Userspace-offload overhead
can be expensive. not true : userspace == fast
many of selection policies can be implemeted using linked lists
either exactly or approximately using linked lists, where the policy iterates over one or more lists and evicts items based on a calculated per-item score.
cgroup isolation
common pattern of deploying modern applications via containers: isolate each application in its own memory cgroup.
Eviction policies
S3-FIFO, Least Hit Density, Multi-Generational LRU, LFU, MRU, FIFO
Questions
customization can be dangerous when it happens with arbitary situation
maybe we can use it with memory allocation (something requires multiple policies)
it’s decades ago maybe there would be some changes that we can examine.
Thoughts.
there is no “one-size-fits-all” policy
there is no one-size-fits-all policy that improves all workloads – customization is necessary to maximize performance. -> maybe this one also helps our ideas too. only controlling core and let cache and membw freely is not okay.
Better finishing OS textbook… my file system knowledge is not enough
the kernel provides madvise() and fadvise() system calls. These interfaces allow userspace applications to give hints to the kernel about how to handle certain ranges of memory or files.

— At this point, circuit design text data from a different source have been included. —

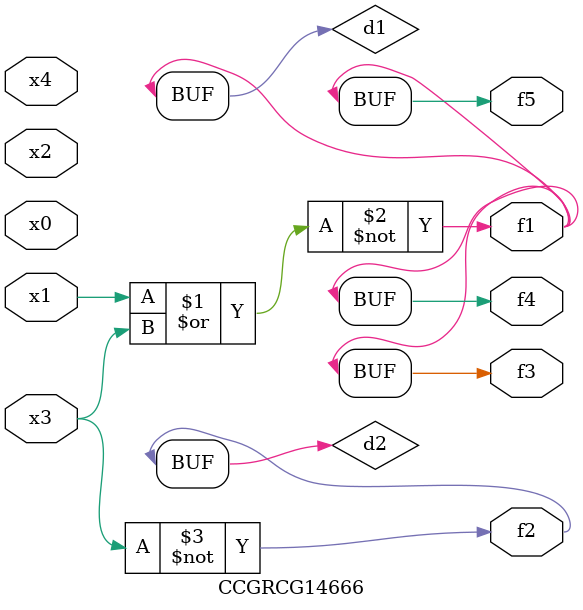
<source format=v>
module CCGRCG14666(
	input x0, x1, x2, x3, x4,
	output f1, f2, f3, f4, f5
);

	wire d1, d2;

	nor (d1, x1, x3);
	not (d2, x3);
	assign f1 = d1;
	assign f2 = d2;
	assign f3 = d1;
	assign f4 = d1;
	assign f5 = d1;
endmodule

</source>
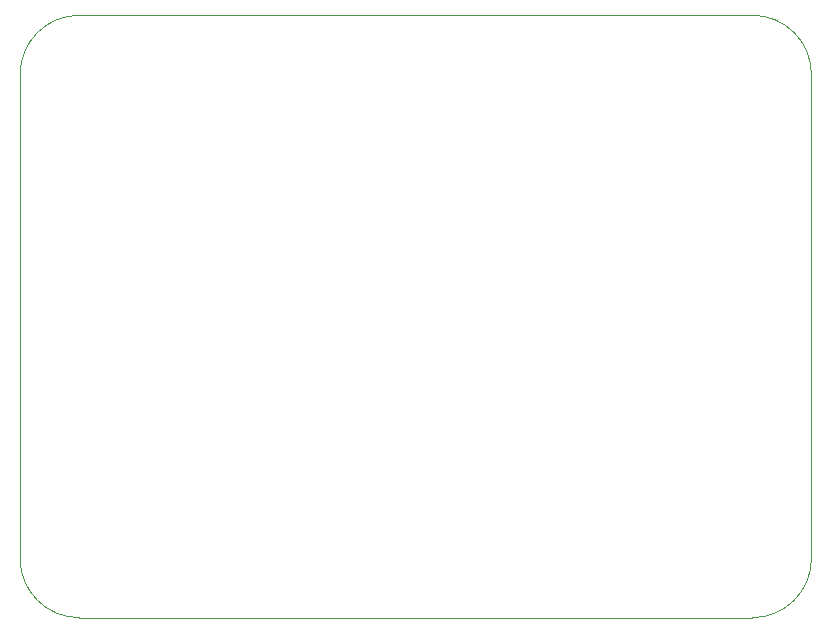
<source format=gbr>
G04 #@! TF.GenerationSoftware,KiCad,Pcbnew,5.1.4+dfsg1-1*
G04 #@! TF.CreationDate,2020-06-04T10:37:17+02:00*
G04 #@! TF.ProjectId,Telemetry,54656c65-6d65-4747-9279-2e6b69636164,rev?*
G04 #@! TF.SameCoordinates,Original*
G04 #@! TF.FileFunction,Profile,NP*
%FSLAX46Y46*%
G04 Gerber Fmt 4.6, Leading zero omitted, Abs format (unit mm)*
G04 Created by KiCad (PCBNEW 5.1.4+dfsg1-1) date 2020-06-04 10:37:17*
%MOMM*%
%LPD*%
G04 APERTURE LIST*
%ADD10C,0.050000*%
G04 APERTURE END LIST*
D10*
X183000000Y-104000000D02*
G75*
G02X188000000Y-99000000I5000000J0D01*
G01*
X245000000Y-99000000D02*
G75*
G02X250000000Y-104000000I0J-5000000D01*
G01*
X188000000Y-150000000D02*
X245000000Y-150000000D01*
X250000000Y-145000000D02*
G75*
G02X245000000Y-150000000I-5000000J0D01*
G01*
X188000000Y-150000000D02*
G75*
G02X183000000Y-145000000I0J5000000D01*
G01*
X183000000Y-104000000D02*
X183000000Y-145000000D01*
X245000000Y-99000000D02*
X188000000Y-99000000D01*
X250000000Y-145000000D02*
X250000000Y-104000000D01*
M02*

</source>
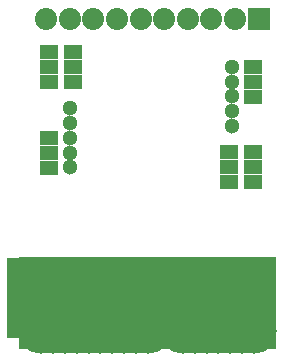
<source format=gbs>
G04 #@! TF.GenerationSoftware,KiCad,Pcbnew,(5.1.5)-3*
G04 #@! TF.CreationDate,2020-03-16T23:26:29+11:00*
G04 #@! TF.ProjectId,din_meter_atm90e26,64696e5f-6d65-4746-9572-5f61746d3930,rev?*
G04 #@! TF.SameCoordinates,Original*
G04 #@! TF.FileFunction,Soldermask,Bot*
G04 #@! TF.FilePolarity,Negative*
%FSLAX46Y46*%
G04 Gerber Fmt 4.6, Leading zero omitted, Abs format (unit mm)*
G04 Created by KiCad (PCBNEW (5.1.5)-3) date 2020-03-16 23:26:29*
%MOMM*%
%LPD*%
G04 APERTURE LIST*
%ADD10C,1.300000*%
%ADD11R,1.570000X1.270000*%
%ADD12R,1.875000X1.875000*%
%ADD13C,1.875000*%
%ADD14O,3.850000X3.850000*%
%ADD15R,3.850000X7.800000*%
%ADD16R,3.850000X6.800000*%
G04 APERTURE END LIST*
D10*
X138910000Y-70150000D03*
X138910000Y-68900000D03*
X138910000Y-73900000D03*
X138910000Y-72650000D03*
X138910000Y-71400000D03*
X152660000Y-70400000D03*
X152660000Y-69150000D03*
X152660000Y-67900000D03*
X152660000Y-66650000D03*
X152660000Y-65400000D03*
D11*
X137160000Y-64130000D03*
X137160000Y-65400000D03*
X137160000Y-66670000D03*
X137160000Y-71380000D03*
X137160000Y-72650000D03*
X137160000Y-73920000D03*
X139160000Y-64130000D03*
X139160000Y-65400000D03*
X139160000Y-66670000D03*
D12*
X154907000Y-61341000D03*
D13*
X152907000Y-61341000D03*
X150907000Y-61341000D03*
X148907000Y-61341000D03*
X146907000Y-61341000D03*
X144907000Y-61341000D03*
X142907000Y-61341000D03*
X140907000Y-61341000D03*
X138907000Y-61341000D03*
X136907000Y-61341000D03*
D11*
X152410000Y-75170000D03*
X152410000Y-73900000D03*
X152410000Y-72630000D03*
X154410000Y-75170000D03*
X154410000Y-73900000D03*
X154410000Y-72630000D03*
X154410000Y-67920000D03*
X154410000Y-66650000D03*
X154410000Y-65380000D03*
D14*
X136508000Y-87723000D03*
X154508000Y-87723000D03*
X153508000Y-87723000D03*
X148508000Y-87723000D03*
X145508000Y-87723000D03*
X152508000Y-87723000D03*
X149508000Y-87723000D03*
X137508000Y-87723000D03*
X151508000Y-87723000D03*
X150508000Y-87723000D03*
X144508000Y-87723000D03*
X143508000Y-87723000D03*
X142508000Y-87723000D03*
X141508000Y-87723000D03*
X140508000Y-87723000D03*
X139508000Y-87723000D03*
X138508000Y-87723000D03*
D15*
X149508000Y-85423000D03*
X148508000Y-85423000D03*
X154508000Y-85423000D03*
X153508000Y-85423000D03*
X152508000Y-85423000D03*
X151508000Y-85423000D03*
X150508000Y-85423000D03*
X145508000Y-85423000D03*
X144508000Y-85423000D03*
X143508000Y-85423000D03*
X142508000Y-85423000D03*
X141508000Y-85423000D03*
X140508000Y-85423000D03*
X139508000Y-85423000D03*
X138508000Y-85423000D03*
X137508000Y-85423000D03*
X136508000Y-85423000D03*
D16*
X135508000Y-84923000D03*
M02*

</source>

But I think I read that in most case LRU works in real world situation. HHmmmmmmmm
with chatgpt, now there is literally no excuse that saying “I couldn’t understand the paper”.. hahaha
Finding a blank space in academia & doing good implemention
so it’s not like new idea. everyone knows linux’s single LRU eviction strategy, and there were tries with eBPF. But they failed handling heterogeniousity or not handling page cache eviction.
so they implemented the layer to link eBPF and customed eviction policy management, kinda from scratch using struct_ops and kfuncs.
eBPF is relatively new tech. And i guess it would be quite recent that LRU really doesn’t severely work well. (actually i still a bit doubt but anyway…) Guess they succeed to catch the right timing and made a good implementation.